Die Zahl der Ladendiebstähle stieg von 753 auf 951 Fälle. Bei der Landespolizeiinspektion vermutet man hier auch einen Zusammenhang mit der allgemeinen Teuerung, wenn das Geld knapper wird, ist Ladendiebstahl wieder im kommen. Reisende Tätergruppen suchten sich Ziele mit hoher Beuteerwartung aus, was man unter anderem im Eichsfeld vermehrt beobachten könne, Einzeltäter stehen oft in Verbindung mit der sogenannten „Beschaffungskriminalität“. Da wird dann etwa des Nachts unter Autos gekrochen, um Katalysatoren auszubauen, zu verhökern und damit den Drogenkonsum für ein paar weitere Tage zu finanzieren.

Im Unstrut-Hainich-Kreis hatte man es im vergangenen Jahr mit einer größeren Einbruchsserie zu tun, die sich aus eben diesem Feld speiste - junge Drogenabhängige, die ihren Konsum finanzieren wollten. Da Diebstahl aber ein „Tatortdelikt“ ist, konnte die Polizei aus dem Vollen ihres Instrumentariums schöpfen, erläuterte Kripo-Chef Grabs. Dank qualifizierter Spurensicherung, der „digitalen Umfeldsuche“ nach Kameraaufnahmen, der Sicherung von DNA-Spuren und einem Abgleich mit bekannten Konsumenten kam man den Tätern schließlich auf die Schliche. Bei einem Beschuldigten ist die „juristische Verarbeitung“ bereits abgeschlossen, der Herr sitzt hinter Gittern, die anderen befinden sich noch im Verfahrenslauf.

Mehr Rauschgift im Straßenverkehr
Eine deutliche Änderung zu früheren Zeiten bemerke man im Straßenverkehr, so die Beamten weiter. Während der Polizei früher zumeist Alkoholsünder ins Netz gingen, registriere man zunehmend Fahrten unter dem Einfluss von Rauschgift, die fast 50 Prozent der Vorfälle ausmachten. Insgesamt blieb die Zahl der Rauschgiftdelikte aber mit 1824 Fällen im Vergleich zum Vorjahr (1841 Fälle) weitestgehend konstant.

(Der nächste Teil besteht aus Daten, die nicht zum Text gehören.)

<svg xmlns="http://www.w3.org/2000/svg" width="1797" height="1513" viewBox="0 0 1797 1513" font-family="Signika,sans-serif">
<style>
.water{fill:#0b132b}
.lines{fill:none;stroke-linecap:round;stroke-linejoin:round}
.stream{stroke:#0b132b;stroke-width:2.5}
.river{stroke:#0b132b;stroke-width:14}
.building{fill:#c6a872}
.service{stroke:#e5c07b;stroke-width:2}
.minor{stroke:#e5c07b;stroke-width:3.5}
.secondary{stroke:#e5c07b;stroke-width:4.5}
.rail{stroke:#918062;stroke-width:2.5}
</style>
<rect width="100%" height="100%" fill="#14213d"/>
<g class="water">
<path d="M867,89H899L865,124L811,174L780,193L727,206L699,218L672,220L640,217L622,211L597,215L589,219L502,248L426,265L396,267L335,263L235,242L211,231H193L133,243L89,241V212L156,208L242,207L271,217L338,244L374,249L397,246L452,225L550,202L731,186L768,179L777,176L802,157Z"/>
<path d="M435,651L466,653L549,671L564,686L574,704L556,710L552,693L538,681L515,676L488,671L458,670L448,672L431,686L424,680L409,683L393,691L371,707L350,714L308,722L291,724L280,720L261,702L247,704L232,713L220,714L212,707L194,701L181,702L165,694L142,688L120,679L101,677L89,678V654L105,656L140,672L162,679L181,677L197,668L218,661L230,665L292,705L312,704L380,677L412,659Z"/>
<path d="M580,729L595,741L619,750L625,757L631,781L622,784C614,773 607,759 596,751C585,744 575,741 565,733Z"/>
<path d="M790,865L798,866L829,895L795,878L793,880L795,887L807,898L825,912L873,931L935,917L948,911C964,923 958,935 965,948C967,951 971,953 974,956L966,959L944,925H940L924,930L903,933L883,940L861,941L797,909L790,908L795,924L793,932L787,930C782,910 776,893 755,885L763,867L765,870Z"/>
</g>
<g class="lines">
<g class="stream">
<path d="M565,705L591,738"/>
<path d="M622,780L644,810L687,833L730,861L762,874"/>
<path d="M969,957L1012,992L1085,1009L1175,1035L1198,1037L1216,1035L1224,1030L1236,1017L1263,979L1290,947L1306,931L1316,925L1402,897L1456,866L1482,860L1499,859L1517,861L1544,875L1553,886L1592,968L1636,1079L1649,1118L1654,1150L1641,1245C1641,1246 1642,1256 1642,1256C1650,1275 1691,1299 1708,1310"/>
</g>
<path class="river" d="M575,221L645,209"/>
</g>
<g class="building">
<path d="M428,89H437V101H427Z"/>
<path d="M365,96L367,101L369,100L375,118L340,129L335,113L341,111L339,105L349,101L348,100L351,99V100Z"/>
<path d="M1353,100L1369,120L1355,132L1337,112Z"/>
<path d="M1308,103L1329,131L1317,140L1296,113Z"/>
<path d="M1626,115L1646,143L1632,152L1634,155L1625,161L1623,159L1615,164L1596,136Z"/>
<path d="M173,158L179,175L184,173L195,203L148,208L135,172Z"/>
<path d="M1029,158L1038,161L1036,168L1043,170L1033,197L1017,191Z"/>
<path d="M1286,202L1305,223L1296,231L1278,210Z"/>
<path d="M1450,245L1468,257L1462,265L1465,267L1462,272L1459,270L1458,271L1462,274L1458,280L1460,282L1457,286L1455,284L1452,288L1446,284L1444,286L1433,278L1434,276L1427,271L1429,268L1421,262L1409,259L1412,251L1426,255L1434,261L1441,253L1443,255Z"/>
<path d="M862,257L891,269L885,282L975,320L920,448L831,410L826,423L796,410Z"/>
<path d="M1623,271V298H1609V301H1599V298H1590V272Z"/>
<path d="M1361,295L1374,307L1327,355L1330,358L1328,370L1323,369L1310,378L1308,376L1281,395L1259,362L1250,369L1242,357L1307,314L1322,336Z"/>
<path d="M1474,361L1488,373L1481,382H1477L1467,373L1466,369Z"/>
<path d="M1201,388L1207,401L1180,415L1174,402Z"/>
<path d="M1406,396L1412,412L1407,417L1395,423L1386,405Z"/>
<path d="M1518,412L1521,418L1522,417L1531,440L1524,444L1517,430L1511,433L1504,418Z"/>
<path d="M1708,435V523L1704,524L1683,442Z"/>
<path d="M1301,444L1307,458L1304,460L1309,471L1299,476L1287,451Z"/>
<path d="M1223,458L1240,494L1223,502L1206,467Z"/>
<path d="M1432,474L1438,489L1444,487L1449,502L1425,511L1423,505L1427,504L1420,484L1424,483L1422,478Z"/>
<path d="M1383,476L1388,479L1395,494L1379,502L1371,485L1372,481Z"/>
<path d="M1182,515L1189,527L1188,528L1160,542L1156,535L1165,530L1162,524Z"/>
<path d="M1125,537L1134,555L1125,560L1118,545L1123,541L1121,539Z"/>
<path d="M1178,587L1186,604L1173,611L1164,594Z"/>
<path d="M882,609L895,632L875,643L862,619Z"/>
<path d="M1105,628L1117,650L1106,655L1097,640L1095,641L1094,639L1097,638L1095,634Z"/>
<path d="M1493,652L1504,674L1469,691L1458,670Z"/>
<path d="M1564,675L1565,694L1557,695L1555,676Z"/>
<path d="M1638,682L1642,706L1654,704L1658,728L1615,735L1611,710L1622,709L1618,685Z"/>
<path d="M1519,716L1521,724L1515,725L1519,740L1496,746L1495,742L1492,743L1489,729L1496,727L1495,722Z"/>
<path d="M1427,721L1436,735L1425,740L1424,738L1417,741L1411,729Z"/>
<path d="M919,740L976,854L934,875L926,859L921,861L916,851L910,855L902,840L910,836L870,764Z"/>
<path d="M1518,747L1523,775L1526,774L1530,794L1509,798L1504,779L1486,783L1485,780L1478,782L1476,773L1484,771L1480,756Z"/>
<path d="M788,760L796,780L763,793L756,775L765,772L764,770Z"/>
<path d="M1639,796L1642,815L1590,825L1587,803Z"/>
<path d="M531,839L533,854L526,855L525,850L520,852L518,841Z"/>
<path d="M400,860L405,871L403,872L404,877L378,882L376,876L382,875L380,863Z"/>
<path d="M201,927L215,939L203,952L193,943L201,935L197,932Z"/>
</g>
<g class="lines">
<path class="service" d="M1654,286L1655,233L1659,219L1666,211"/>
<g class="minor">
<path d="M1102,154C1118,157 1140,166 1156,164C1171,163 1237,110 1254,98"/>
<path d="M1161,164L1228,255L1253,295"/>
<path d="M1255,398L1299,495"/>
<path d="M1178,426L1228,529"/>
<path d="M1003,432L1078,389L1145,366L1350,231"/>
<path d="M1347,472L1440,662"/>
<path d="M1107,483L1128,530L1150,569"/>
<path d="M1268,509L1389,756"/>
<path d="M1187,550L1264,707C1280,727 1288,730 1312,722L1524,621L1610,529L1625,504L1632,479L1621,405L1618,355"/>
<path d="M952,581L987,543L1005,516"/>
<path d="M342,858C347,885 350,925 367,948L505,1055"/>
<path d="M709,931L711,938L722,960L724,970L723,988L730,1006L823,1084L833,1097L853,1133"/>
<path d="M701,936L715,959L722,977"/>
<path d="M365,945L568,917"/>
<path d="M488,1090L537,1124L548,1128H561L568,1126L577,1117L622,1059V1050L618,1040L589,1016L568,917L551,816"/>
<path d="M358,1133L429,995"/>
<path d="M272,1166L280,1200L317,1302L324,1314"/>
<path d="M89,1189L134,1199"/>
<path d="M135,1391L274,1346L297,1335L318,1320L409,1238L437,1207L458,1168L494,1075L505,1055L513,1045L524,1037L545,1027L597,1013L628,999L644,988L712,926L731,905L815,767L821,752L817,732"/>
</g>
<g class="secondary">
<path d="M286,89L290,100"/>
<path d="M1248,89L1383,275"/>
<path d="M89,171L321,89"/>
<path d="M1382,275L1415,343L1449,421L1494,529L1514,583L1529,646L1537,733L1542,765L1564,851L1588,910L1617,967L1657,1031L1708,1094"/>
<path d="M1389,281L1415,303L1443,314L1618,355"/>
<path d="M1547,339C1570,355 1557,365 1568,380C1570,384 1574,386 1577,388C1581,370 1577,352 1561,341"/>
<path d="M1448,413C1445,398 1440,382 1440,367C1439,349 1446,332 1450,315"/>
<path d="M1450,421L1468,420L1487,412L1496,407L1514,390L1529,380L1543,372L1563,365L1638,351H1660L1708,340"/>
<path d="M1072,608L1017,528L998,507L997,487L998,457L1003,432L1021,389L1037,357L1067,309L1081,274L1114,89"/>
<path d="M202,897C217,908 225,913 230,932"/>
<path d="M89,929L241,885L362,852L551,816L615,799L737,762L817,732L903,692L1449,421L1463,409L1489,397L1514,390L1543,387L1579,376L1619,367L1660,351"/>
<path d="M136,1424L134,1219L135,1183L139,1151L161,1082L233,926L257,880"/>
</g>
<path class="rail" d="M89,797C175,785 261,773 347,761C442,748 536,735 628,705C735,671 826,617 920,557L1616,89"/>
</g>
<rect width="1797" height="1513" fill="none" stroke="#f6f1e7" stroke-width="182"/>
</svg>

Vermeintliche Arbeitserleichterungen durch die Teillegalisierung von Cannabis erwarte man eher nicht, so die Einschätzung Bollenbachs, man werde trotzdem weiter ermitteln müssen. „Die Politik hat Regeln gesetzt und was in der öffentlichen Debatte oft zu kurz kommt ist der Umstand, dass darin auch Straftatbestände enthalten sind. Es ist nicht alles legal und erlaubt“. Für die Umsetzung der gesetzlich vorgegebenen Regelungen seien primär die Kommunen zuständig, etwa wenn es um die von den angedachten „Cannabis-Clubs“ zu erfüllenden Auflagen geht. Die Polizei habe als Ermittlungsorgan eine sekundäre Funktion.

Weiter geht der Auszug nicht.